---------- SUPPLIED RECORDS
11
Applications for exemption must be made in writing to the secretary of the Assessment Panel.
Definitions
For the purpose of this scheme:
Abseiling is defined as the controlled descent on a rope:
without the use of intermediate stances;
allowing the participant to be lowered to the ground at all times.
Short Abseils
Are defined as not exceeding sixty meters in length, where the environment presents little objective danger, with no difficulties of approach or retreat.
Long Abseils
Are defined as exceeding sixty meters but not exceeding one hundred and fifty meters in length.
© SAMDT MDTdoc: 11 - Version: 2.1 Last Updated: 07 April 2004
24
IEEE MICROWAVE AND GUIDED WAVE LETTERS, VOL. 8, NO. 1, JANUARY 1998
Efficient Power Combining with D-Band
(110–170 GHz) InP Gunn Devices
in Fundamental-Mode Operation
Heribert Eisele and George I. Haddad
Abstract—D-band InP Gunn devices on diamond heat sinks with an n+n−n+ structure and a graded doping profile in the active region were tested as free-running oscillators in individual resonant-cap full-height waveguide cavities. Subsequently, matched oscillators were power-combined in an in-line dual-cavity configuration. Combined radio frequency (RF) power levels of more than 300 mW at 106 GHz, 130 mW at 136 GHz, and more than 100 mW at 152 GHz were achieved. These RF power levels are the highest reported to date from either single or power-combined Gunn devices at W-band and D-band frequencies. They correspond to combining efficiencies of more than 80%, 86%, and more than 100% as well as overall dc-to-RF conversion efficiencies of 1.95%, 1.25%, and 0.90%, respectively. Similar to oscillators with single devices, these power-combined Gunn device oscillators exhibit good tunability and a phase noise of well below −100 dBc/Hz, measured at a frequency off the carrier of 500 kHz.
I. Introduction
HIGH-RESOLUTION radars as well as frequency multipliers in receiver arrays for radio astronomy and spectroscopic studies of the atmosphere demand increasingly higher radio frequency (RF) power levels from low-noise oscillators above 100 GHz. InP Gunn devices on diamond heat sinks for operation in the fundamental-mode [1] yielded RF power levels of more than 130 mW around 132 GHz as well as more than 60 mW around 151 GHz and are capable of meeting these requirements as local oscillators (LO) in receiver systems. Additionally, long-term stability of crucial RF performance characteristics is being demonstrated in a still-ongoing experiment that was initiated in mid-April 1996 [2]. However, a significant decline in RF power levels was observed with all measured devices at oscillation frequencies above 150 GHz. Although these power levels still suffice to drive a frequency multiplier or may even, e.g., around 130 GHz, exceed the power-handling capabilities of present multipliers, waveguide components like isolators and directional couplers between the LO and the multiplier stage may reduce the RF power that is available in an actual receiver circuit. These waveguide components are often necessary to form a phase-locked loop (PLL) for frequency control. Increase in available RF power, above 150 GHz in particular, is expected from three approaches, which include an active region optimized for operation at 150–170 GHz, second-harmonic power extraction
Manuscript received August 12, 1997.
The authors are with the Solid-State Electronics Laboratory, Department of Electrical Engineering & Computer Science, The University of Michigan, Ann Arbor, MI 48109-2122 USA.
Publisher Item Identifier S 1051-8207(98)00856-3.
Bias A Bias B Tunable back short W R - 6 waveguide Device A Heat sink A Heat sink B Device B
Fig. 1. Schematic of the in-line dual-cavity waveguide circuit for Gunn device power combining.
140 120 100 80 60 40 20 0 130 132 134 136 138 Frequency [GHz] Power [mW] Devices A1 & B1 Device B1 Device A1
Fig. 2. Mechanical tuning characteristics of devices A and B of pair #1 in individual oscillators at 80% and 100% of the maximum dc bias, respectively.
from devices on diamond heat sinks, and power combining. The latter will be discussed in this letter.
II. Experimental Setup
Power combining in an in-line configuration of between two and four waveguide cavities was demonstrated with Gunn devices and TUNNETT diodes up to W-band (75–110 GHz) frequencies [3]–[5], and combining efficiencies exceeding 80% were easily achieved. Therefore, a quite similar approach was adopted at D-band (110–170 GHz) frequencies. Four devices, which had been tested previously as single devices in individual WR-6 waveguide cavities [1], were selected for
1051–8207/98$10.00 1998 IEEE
--------------------
ASSIGNMENT: Include the first line of the listing, the line with "Short Abseils", and every line between them, each repeated exactly, and output only those.

ANSWER BOX:
11
Applications for exemption must be made in writing to the secretary of the Assessment Panel.
Definitions
For the purpose of this scheme:
Abseiling is defined as the controlled descent on a rope:
without the use of intermediate stances;
allowing the participant to be lowered to the ground at all times.
Short Abseils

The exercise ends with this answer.